== Segment start ==

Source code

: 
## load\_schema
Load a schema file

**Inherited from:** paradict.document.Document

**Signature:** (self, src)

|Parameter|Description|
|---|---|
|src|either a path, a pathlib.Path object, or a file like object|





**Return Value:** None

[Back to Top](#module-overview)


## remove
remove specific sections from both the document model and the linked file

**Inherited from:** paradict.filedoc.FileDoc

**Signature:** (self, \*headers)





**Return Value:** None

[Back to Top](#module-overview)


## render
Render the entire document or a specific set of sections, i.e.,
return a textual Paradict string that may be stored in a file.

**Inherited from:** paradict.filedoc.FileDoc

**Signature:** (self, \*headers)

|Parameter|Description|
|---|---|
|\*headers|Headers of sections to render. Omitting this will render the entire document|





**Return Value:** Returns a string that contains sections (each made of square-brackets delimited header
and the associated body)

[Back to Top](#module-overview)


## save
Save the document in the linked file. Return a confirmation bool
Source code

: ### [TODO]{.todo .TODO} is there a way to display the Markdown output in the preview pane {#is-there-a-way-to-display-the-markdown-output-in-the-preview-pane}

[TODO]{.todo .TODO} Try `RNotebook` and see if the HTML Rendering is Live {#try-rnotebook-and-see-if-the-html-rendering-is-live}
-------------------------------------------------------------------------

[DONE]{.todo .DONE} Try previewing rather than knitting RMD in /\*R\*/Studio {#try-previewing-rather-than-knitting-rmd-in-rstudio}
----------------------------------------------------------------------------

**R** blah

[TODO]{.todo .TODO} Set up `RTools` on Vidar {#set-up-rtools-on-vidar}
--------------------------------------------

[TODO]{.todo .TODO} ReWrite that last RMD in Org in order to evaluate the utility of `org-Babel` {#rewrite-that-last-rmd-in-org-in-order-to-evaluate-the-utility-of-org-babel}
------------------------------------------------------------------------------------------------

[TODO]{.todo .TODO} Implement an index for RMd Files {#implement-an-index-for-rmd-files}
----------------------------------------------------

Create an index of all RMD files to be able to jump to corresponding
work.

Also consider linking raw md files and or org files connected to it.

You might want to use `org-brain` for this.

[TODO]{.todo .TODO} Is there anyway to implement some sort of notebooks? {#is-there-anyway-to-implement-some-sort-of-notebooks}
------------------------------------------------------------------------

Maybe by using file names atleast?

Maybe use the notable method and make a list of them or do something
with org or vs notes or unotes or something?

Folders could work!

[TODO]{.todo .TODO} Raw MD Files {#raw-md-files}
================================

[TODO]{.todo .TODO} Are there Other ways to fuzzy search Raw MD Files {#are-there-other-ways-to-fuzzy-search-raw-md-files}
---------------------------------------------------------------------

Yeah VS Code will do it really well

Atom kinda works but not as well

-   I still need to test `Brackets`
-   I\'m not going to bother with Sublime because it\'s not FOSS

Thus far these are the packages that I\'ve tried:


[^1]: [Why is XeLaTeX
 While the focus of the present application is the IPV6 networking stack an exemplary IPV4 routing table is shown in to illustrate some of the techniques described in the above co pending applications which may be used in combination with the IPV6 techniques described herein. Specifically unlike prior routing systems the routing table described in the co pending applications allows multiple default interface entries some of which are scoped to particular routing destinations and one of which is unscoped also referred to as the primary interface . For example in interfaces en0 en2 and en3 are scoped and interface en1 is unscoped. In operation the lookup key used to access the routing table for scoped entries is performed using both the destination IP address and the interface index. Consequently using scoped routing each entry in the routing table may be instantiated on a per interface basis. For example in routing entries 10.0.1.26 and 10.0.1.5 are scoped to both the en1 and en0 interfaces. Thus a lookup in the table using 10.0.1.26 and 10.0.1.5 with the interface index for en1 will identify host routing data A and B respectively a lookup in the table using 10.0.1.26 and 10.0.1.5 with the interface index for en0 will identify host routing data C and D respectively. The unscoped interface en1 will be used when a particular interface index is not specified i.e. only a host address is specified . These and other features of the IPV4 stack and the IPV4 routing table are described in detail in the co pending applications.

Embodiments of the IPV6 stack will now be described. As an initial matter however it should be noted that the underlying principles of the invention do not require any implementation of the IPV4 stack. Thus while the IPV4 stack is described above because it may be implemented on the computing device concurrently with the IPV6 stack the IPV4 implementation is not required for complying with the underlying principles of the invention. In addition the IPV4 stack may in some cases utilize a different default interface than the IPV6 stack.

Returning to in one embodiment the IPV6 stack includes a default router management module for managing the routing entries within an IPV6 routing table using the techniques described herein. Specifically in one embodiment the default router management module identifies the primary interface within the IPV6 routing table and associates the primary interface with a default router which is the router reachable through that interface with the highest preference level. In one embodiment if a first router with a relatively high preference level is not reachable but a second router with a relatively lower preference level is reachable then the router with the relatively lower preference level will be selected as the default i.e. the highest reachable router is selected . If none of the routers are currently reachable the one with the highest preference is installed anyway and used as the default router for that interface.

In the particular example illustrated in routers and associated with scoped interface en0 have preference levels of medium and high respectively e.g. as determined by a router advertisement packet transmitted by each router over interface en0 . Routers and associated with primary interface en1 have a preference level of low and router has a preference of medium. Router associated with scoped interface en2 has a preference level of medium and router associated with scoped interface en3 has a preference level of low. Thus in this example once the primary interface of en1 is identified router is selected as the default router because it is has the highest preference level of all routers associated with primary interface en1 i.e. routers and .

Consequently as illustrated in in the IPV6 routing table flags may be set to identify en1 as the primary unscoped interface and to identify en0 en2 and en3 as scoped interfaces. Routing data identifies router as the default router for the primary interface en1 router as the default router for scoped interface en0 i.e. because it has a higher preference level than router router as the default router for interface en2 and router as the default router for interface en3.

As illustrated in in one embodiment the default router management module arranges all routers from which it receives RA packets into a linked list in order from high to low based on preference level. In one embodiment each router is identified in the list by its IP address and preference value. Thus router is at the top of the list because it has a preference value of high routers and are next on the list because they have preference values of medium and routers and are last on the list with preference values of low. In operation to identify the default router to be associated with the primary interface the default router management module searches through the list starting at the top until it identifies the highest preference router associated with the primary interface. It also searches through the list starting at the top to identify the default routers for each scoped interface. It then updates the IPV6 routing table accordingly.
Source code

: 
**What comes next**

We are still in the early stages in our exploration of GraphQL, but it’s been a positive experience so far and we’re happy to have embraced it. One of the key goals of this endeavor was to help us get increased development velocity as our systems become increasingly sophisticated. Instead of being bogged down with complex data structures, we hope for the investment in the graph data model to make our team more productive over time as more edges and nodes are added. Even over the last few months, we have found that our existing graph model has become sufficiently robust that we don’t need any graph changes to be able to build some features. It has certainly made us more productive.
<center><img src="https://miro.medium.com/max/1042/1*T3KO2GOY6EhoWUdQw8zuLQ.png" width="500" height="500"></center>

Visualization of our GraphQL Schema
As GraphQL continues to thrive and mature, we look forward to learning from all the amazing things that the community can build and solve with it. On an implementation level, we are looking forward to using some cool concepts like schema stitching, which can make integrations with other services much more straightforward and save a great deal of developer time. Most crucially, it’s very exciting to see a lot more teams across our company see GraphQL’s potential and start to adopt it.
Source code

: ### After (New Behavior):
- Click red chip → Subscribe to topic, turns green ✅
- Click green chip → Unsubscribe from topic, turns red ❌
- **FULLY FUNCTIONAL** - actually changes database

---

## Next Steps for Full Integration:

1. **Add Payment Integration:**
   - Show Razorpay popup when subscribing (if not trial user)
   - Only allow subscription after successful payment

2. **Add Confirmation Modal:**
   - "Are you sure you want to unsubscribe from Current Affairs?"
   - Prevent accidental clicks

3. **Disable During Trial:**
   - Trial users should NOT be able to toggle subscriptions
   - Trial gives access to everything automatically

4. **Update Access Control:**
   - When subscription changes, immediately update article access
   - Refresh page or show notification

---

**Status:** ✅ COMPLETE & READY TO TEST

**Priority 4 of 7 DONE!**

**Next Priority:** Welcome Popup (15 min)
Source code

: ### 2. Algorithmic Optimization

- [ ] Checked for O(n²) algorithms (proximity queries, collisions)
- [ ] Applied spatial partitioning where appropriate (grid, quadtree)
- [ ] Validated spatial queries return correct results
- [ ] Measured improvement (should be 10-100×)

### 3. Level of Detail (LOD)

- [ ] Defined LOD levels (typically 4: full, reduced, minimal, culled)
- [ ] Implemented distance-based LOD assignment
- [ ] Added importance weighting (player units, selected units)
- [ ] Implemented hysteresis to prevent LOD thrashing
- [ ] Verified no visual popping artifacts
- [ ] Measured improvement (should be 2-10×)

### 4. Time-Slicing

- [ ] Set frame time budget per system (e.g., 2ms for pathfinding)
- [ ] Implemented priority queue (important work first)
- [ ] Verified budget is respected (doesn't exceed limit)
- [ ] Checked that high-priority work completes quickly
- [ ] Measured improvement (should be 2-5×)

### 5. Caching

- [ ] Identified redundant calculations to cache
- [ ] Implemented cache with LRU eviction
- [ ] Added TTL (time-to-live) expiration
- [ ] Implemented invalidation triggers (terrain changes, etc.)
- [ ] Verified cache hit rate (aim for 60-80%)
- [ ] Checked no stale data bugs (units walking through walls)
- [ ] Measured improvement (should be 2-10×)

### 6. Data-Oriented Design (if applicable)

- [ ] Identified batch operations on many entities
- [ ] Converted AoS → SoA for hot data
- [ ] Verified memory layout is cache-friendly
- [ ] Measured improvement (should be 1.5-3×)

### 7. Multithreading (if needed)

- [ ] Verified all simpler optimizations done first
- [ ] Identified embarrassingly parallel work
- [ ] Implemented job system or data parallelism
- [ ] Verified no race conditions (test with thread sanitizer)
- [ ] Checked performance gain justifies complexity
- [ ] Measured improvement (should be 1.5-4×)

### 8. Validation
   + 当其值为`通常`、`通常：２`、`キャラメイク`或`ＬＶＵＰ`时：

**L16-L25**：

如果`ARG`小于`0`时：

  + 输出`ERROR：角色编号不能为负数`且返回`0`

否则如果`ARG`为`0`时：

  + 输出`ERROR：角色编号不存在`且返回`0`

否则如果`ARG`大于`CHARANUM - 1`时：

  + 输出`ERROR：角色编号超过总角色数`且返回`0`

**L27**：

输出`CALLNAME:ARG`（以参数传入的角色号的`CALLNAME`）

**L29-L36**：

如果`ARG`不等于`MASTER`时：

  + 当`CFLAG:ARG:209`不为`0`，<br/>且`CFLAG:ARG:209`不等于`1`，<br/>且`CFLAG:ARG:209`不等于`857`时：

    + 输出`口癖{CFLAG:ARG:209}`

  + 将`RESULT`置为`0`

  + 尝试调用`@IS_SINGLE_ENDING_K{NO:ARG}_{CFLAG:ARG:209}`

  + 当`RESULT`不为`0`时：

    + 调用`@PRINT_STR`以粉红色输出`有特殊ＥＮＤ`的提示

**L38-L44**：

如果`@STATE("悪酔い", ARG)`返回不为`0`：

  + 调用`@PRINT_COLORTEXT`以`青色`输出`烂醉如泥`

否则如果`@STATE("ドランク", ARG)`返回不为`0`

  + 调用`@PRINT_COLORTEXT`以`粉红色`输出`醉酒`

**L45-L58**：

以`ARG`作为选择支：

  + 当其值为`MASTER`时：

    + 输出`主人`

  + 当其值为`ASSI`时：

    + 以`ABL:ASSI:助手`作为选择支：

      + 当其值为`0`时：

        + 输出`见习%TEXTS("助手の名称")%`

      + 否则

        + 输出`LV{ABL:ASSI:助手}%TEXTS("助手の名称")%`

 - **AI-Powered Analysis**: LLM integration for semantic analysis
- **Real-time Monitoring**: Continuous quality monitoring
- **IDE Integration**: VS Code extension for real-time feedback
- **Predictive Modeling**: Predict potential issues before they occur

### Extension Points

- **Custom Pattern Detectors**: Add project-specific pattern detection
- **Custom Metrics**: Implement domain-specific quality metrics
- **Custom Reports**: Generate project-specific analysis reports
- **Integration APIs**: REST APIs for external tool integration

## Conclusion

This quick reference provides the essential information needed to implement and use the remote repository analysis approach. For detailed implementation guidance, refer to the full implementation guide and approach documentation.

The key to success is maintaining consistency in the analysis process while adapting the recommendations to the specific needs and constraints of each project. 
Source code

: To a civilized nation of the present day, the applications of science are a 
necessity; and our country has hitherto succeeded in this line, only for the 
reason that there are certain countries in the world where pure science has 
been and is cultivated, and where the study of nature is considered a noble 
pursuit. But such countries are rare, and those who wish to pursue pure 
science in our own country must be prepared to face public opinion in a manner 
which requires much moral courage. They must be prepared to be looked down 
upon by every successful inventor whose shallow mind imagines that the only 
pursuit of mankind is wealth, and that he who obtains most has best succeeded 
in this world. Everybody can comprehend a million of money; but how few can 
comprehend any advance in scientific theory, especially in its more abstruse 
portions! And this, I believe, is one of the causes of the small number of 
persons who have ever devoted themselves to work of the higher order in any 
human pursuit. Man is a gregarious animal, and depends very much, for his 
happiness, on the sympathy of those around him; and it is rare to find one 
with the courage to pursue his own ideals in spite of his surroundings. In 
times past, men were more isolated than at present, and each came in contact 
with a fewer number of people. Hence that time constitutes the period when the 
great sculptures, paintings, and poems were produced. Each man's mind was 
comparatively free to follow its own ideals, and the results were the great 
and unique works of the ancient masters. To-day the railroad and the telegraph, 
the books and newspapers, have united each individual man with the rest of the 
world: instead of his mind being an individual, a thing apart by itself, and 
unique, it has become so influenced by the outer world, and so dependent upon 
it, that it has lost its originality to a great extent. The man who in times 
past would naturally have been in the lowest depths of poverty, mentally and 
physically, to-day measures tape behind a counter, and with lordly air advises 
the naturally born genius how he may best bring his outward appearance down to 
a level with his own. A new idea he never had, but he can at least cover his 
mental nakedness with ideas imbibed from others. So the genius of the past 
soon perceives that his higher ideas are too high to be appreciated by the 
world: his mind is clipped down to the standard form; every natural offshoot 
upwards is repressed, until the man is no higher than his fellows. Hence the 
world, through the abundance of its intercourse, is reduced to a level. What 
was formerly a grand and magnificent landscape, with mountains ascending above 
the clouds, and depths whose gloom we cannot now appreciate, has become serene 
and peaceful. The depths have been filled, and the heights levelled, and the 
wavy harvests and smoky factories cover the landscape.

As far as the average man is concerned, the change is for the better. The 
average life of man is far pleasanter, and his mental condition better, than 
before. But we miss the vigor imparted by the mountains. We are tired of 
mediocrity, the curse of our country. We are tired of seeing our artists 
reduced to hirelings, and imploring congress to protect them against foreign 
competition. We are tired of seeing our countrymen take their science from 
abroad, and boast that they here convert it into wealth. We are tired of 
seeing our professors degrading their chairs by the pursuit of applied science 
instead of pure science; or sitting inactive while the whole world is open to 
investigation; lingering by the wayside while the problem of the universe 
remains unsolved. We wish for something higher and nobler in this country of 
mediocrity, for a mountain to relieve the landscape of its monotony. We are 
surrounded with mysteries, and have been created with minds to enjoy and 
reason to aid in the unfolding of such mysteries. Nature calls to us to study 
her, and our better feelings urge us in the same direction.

== Segment end ==

Your instructions:
Wherever the string "results" appears in the entries above, return the line it appears on.

Response to the task:
- [ ] Validated spatial queries return correct results
comparatively free to follow its own ideals, and the results were the great 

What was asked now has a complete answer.